O apartamento de 260 m², localizado no bairro Mangabeiras, em Belo Horizonte (MG), ganhou uma reforma completa para atender à rotina de um jovem casal com dois filhos gêmeos. O projeto manteve referências à década de 1970, buscando funcionalidade sem perder o charme original.
A arquiteta Ila Gaudêncio liderou a transformação, reorganizando quase todo o layout para criar ambientes amplos, integrados e acolhedores. O piso de madeira orienta a linguagem de materiais, cores e acabamentos, dando unidade ao conjunto.

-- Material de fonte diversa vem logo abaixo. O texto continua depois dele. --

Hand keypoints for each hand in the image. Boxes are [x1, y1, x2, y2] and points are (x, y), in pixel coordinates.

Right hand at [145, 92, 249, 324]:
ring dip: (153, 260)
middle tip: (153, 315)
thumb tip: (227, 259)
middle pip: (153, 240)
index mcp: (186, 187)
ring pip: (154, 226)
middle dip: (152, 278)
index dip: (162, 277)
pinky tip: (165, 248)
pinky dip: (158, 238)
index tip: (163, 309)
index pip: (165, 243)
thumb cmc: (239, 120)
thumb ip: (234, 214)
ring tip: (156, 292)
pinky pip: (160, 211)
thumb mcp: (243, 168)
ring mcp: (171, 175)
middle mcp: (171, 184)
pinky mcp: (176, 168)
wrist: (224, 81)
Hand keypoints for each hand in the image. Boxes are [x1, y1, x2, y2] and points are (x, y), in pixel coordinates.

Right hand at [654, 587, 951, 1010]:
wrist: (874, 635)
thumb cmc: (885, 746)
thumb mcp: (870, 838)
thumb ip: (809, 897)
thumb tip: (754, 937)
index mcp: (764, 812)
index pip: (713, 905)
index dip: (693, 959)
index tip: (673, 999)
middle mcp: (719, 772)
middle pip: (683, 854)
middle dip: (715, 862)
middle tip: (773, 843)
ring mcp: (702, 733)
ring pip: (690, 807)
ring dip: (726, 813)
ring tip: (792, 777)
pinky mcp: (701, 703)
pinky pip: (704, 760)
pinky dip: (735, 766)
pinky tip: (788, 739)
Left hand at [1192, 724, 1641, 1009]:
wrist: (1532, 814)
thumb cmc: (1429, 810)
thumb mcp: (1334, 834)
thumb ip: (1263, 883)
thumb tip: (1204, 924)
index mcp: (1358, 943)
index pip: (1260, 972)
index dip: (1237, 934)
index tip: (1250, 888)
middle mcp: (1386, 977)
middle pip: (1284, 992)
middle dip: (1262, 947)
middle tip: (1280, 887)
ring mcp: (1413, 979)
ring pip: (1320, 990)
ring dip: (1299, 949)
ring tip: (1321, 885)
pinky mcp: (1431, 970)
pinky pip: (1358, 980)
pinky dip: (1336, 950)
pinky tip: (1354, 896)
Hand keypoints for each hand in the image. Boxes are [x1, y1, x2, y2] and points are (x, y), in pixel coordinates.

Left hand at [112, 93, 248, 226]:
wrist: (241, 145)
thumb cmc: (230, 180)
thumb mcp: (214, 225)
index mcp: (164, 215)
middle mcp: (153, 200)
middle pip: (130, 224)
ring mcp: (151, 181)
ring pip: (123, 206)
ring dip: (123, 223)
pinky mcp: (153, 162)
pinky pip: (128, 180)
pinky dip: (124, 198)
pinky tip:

Transformação e layout integrado
A suíte principal foi deslocada para outra área, abrindo espaço para um novo quarto. Surgiu também um home office e a área social passou a ter um living totalmente integrado com sala de estar, jantar e cozinha.
Materiais e estilo
O living, com base minimalista e predomínio do branco, recebe piso em tábuas corridas de canela imperial de demolição, estendendo-se pela área íntima. O ambiente é marcado por móveis assinados e peças de acervo da família, que dialogam com a marcenaria e o design contemporâneo.
Sala de estar e jantar
A sala de estar e a sala de jantar compartilham o mesmo piso unificador. A decoração privilegia o acervo do casal, incluindo uma mesa de jantar Maxalto e cadeiras Cesca de Marcel Breuer. Um tapete de chenille demarca a área, enquanto um banco de madeira amplia as possibilidades de uso.
Cozinha integrada
A cozinha aberta ganhou ilha com acabamento em Neolith Strata Argentum. Bancadas em MDF com microtextura, marcenaria verde em estilo vintage, e detalhes em bronze compõem o conjunto. Banquetas Platta de Jader Almeida reforçam o clima contemporâneo.
Suíte e área íntima
Na suíte, madeira volta a protagonizar com cabeceira e mesa lateral em freijó natural. O projeto mantém a ideia de serenidade, com roupas de cama e objetos do acervo completando a atmosfera.
Desafios da obra
Segundo a arquiteta, adaptar um imóvel construído há décadas às exigências atuais exigiu intervenção em infraestrutura elétrica e hidráulica, além de reorganizar a planta sem comprometer a qualidade dos espaços.